Examples of non-free group actions on trees with finite edge-stabilizers

Question

I am interested in finding examples of finitely-generated non-free groups $H$ such that $H$ is a finite index subgroup of some group $G$ and $H$ acts without edge-inversion on some tree $T$ with finite edge-stabilizers. I am unsure what sort of constraints can be placed on $H$ in this context. I am familiar with Bass-Serre Theory but I am still new to it.

I would also be interested in the case that $H$ is free but its action on $T$ is not.

Any ideas/advice would be greatly appreciated.

Answer 1

As I mentioned in the comments, free products give you actions on trees with the properties you desire.

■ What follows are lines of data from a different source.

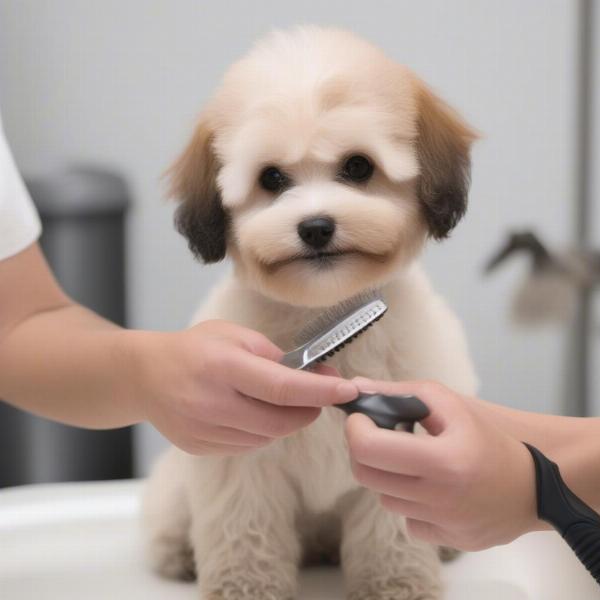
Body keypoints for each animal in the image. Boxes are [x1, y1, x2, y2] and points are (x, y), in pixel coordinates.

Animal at [145, 27, 478, 600]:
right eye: (272, 178)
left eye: (358, 166)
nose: (316, 226)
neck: (323, 309)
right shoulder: (239, 455)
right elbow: (244, 527)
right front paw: (244, 587)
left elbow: (391, 525)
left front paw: (396, 584)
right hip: (173, 486)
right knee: (166, 517)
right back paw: (178, 555)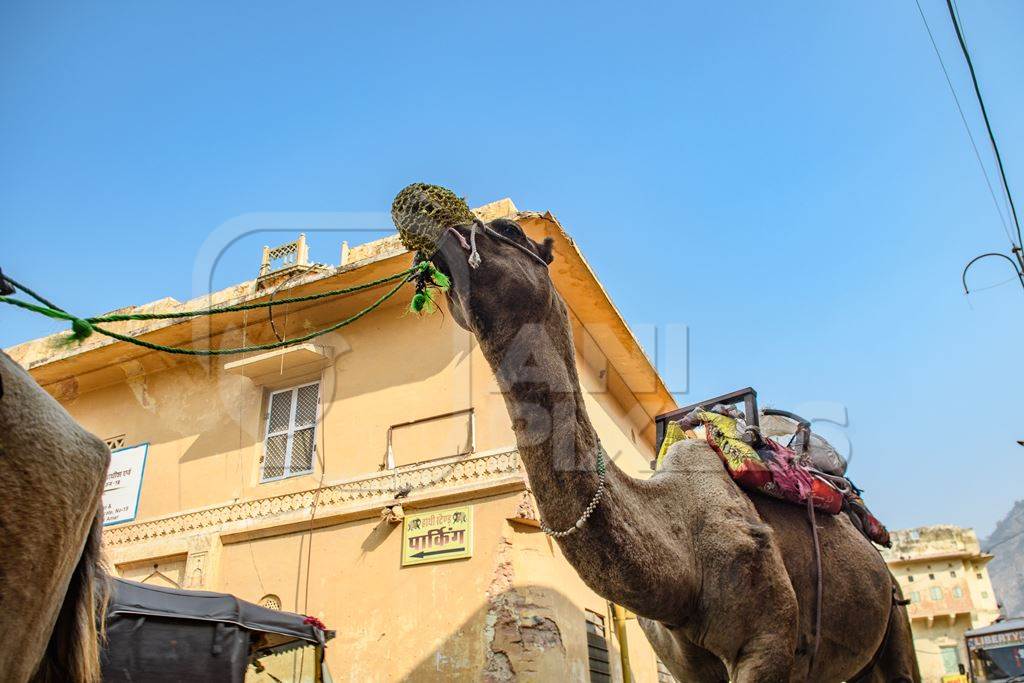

1. If $A$ or $B$ are non-free groups then the free product $A*B$ acts on its Bass-Serre tree with trivial (hence finite) edge stabilisers.
2. If $A$ and $B$ are free groups then the free product $A*B$ is free but acts non-freely on its Bass-Serre tree (as vertex stabilisers are non-trivial).

I wrote out a description of the Bass-Serre tree for a free product $A*B$ and the associated action here.

More exotic examples can be cooked up using HNN-extensions or free products with amalgamation (e.g. finite but non-trivial edge stabilisers in (1)).